/my-hash-map

this is a work in progress - my attempt at a hash map

Primary LanguageGo

my-hash-map

Toy hashmap that can be faster than STD-Lib in some situations. It's a bit dangerous - e.g. uint16 overflows possible, and it doesn't allow inserts or anything. Would probably be hard to make it general purpose, although the idea of reducing collisions by distinguishing between bits is interesting because it allows compression / focus on only important parts of the keys, relative to other keys.

the reason it's dangerous: from a 64 bit key, it uses the first ~18 bits for buckets (depends on numBuckets) then, it uses only 16bits to decide about the other (64-18=46) bits.
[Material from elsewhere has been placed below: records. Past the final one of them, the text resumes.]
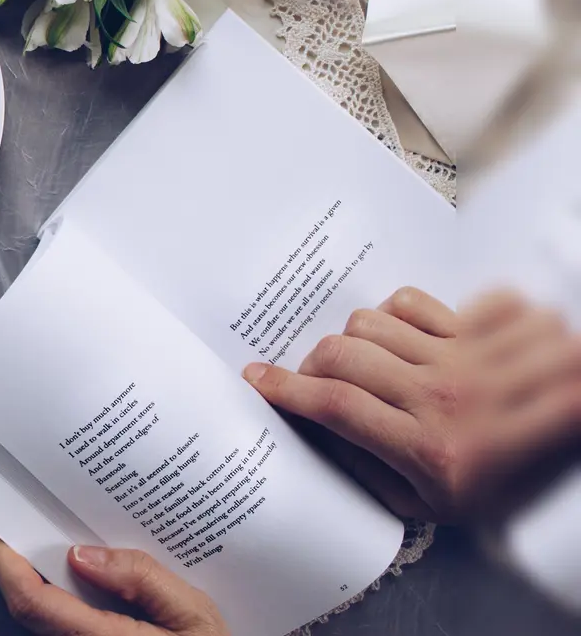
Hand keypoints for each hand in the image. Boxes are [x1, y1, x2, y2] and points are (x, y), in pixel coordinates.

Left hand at [0, 531, 228, 635]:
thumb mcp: (195, 615)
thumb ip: (143, 580)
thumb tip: (81, 553)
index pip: (31, 601)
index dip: (3, 562)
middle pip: (26, 606)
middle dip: (13, 561)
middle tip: (17, 516)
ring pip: (40, 616)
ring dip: (35, 577)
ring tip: (45, 534)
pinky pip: (60, 621)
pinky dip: (56, 593)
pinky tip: (74, 569)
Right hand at [244, 288, 580, 522]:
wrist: (574, 452)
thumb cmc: (501, 482)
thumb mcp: (432, 505)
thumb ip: (370, 473)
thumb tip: (314, 431)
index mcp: (429, 449)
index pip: (336, 406)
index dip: (284, 387)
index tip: (255, 378)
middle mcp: (446, 400)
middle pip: (344, 355)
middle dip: (312, 362)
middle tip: (314, 376)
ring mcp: (469, 360)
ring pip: (373, 321)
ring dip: (359, 339)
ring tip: (372, 360)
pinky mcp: (487, 330)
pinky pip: (416, 299)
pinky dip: (403, 313)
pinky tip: (414, 338)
This assumes there aren't too many collisions.

Performance (I wouldn't say I have the most accurate measurements so take this with a grain of salt):

Average read speed compared to STD-Lib for 178693 words anagrams: 15% faster if no cache misses 15% slower if all cache misses.

Write / Build speed: 2x slower than STD-Lib (although haven't optimised this, could probably be faster than std-lib if use greedy algorithm)
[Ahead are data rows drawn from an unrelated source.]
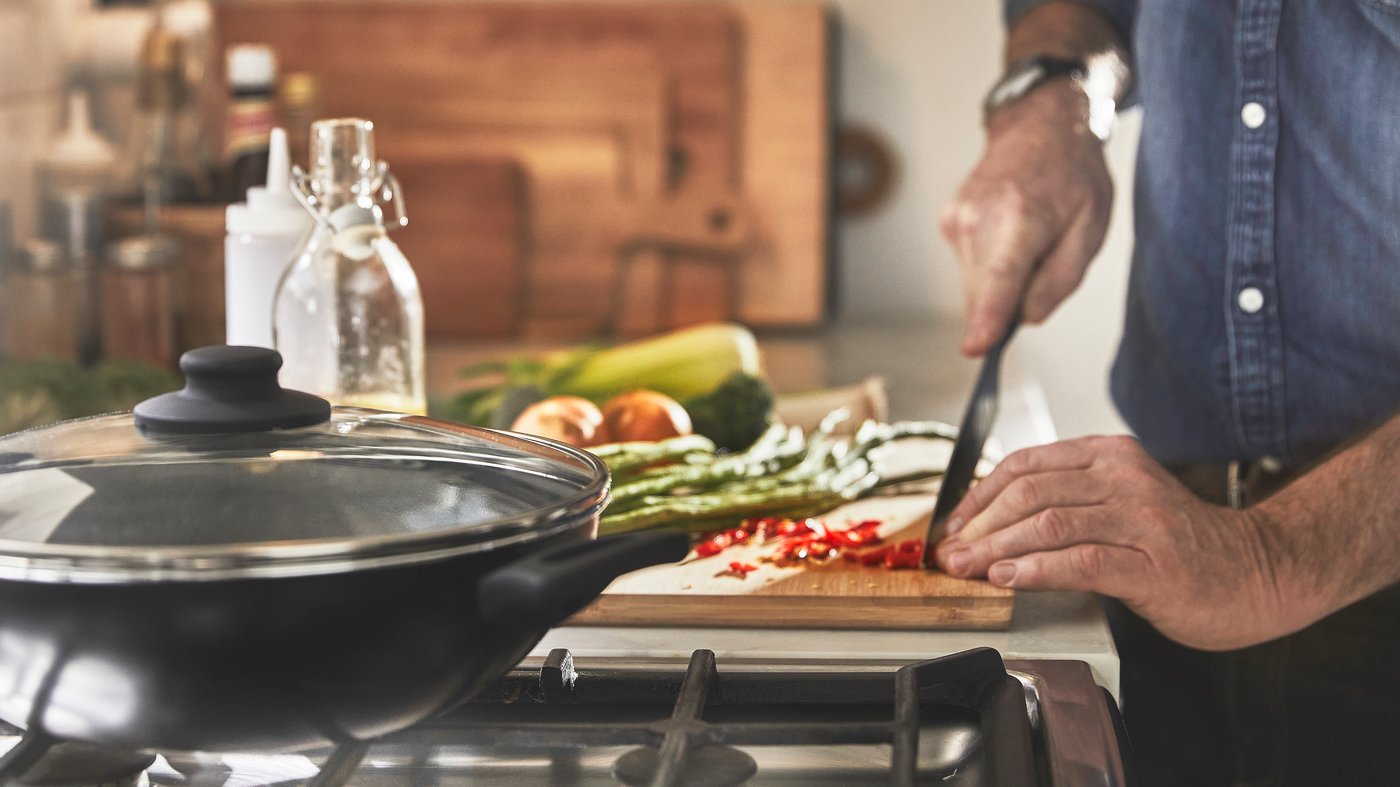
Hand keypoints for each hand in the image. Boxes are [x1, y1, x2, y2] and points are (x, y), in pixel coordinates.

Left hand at [934, 435, 1304, 650]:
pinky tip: (1010, 577)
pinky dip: (1037, 568)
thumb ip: (1065, 502)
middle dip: (979, 525)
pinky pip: (1082, 560)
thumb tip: (989, 523)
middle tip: (951, 553)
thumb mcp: (1119, 503)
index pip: (1026, 463)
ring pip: (1050, 523)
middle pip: (1030, 492)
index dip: (979, 495)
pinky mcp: (1153, 564)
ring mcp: (1141, 519)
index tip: (954, 524)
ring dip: (998, 547)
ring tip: (969, 567)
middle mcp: (1125, 478)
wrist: (1257, 572)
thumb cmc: (1180, 545)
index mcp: (1110, 455)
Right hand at [941, 81, 1112, 355]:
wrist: (1039, 126)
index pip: (1000, 279)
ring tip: (1027, 238)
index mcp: (1020, 218)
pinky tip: (1009, 231)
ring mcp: (956, 220)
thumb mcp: (1091, 229)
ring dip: (1001, 280)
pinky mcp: (947, 223)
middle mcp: (978, 220)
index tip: (974, 349)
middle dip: (1008, 301)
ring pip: (974, 284)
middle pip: (983, 294)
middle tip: (1042, 258)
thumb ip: (1060, 280)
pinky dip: (990, 263)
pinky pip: (970, 266)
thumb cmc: (1072, 175)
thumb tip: (1026, 317)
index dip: (988, 318)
Memory: Currently it actually uses LESS memory than would be required to store the keys themselves. This is because it stores only the parts of the keys that are needed to resolve collisions. To allow for inserts, we would need to store the whole key, and upon insertion, figure out if we need an extra bit in bitNums to distinguish.
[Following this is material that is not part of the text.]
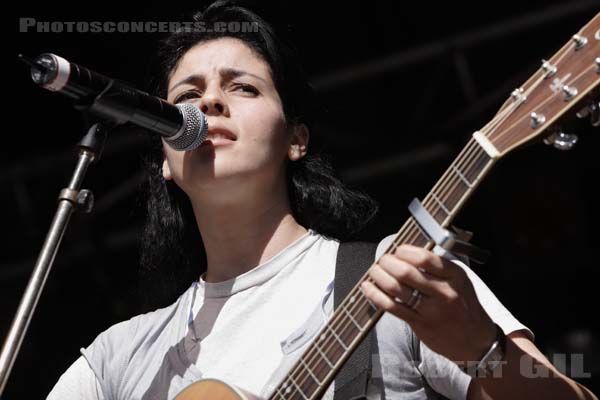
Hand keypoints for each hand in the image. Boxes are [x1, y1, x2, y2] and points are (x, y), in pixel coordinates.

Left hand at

Currently assumes list of keys is known ahead of time, although simple enough changes could be made to allow growing, inserts etc.

It works on 64 bit numbers for now. It buckets 64bit numbers using the first 20 bits. If a bucket has collisions, it figures out, of this group of colliding numbers, what is the minimum number of bits we need to look at of each of these numbers to be able to distinguish between them. see http://stackoverflow.com/questions/37294648/algorithm-minimal-number-of-bits-to-distinguish-a-set-of-given-binary-numbers/42714847#42714847 for example if we had We can use the key and the important bits to create an offset to lookup within the bucket. to generate the offset, we sum 2^i, only when the key contains the ith important bit

I stored these offsets in BitScoreCache, but it improved performance by less than 5%. However, making this cache a special readonly piece of memory that's shared by the operating system, assuming that the hashmap was used by multiple programs, this could speed up the hashmap and be constant memory footprint.

Note: runtime hashmap is here: https://golang.org/src/runtime/hashmap_fast.go?s=2939:3009#L100

Why it's hard to beat the standard library: https://www.goinggo.net/2013/12/macro-view-of-map-internals-in-go.html

https://github.com/golang/go/blob/master/src/runtime/hashmap.go

would be interesting to bench against minimal perfect hashing e.g. https://github.com/alecthomas/mph

good link explaining std-lib implementation https://www.youtube.com/watch?v=Tl7mi9QmLns

Edit: There is now a paper on Learned Index Structures. While it struggles with the last mile, perhaps this bit disinguishing technique can be used on the last mile. although as they mention, B-Tree is hard to beat.